July 05 - Political, regulatory and reputation risks for Barclays
and other major global banks involved in setting Libor have increased due to the
resignation of senior figures, settlements with regulators and the on-going
investigation into Libor practices, Fitch Ratings says.
The long-term business, financial and credit risk implications are unclear.
However, for Barclays, the direct implications, in terms of the size of the
regulatory settlements announced last week, are easily manageable given its
capital and earnings capacity.
The resignations or intended resignation of Barclays' Chairman, CEO and COO, and
the possibility that others may follow, create headline risk and the potential
for temporary management dissonance. But Barclays is a large firm with many
experienced managers capable of running its various businesses day-to-day.
It is premature to speculate about any change in strategic direction by new
senior executives. Fitch's view is that the near-term focus of a new team will
be on issues of corporate governance, risk management, operational controls and
regulatory compliance. Barclays is already working to enhance the competitive
positions and financial contributions of its retail and commercial banking
businesses to better balance its investment bank franchise. Barclays has already
announced a review of business practices throughout the bank.
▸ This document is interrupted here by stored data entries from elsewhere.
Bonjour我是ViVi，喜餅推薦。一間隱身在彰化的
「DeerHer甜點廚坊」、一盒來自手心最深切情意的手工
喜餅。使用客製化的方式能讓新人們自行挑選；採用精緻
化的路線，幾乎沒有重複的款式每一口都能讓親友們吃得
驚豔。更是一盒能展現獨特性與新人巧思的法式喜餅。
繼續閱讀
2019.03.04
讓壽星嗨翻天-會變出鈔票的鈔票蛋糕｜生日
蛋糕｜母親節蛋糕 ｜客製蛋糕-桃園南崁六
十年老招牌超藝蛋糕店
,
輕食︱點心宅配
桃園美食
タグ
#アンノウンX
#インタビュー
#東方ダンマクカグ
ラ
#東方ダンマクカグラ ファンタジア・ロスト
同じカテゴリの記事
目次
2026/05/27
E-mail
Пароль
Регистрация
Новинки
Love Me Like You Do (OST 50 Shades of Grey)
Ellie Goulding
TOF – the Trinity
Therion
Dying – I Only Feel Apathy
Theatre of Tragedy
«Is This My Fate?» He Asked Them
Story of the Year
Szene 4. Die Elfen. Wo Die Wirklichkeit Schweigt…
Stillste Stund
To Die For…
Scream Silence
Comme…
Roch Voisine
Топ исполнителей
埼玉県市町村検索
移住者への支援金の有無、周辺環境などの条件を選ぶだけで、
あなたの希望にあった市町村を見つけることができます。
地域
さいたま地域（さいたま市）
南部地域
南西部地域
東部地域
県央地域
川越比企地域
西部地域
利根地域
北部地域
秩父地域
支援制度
Additional impacts include the potential for material litigation expenses and
civil settlement costs, and for additional regulatory burdens stemming from
on-going parliamentary scrutiny, including yesterday's Treasury Select Committee
hearing and forthcoming government inquiries. The potential for a lasting impact
to Barclays' franchise from the reputational damage as a result of being first
to settle is unclear.
On the regulatory front, the global banking industry has been on a path of much
greater regulation for several years now - including Dodd-Frank in the US and
the planned ring-fencing of UK retail banks - with the full effect of some
additional regulations and standards yet to be determined or implemented. While
Barclays is currently in the eye of the storm, as the investigations proceed and
the involvement of other banks becomes clearer, its burden is likely to be
shared amongst a broader group of banks.
Fitch highlighted these risks in the fourth quarter of last year when we
downgraded the ratings of a number of the largest global banks, including a
majority of the banks in our Global Trading and Universal Bank (GTUB) peer
group. At the time we stated that, in addition to various rating strengths and
other risk factors, the complexity of their business models and exposure to fat
tail risk make it more difficult to predict and assess the size of losses that
could emerge rapidly from unexpected events.
In December, Fitch downgraded Barclays to 'A' from 'AA-', with a Stable Outlook.
The impact of the Libor investigation does not currently alter our view on
Barclays' or any other GTUB's credit ratings. However, if the investigations or
any reputational damage result in a notable and lasting business or financial
impact that meaningfully impacts a bank's credit risk profile, Fitch would then
reconsider the appropriate rating levels for the affected institutions.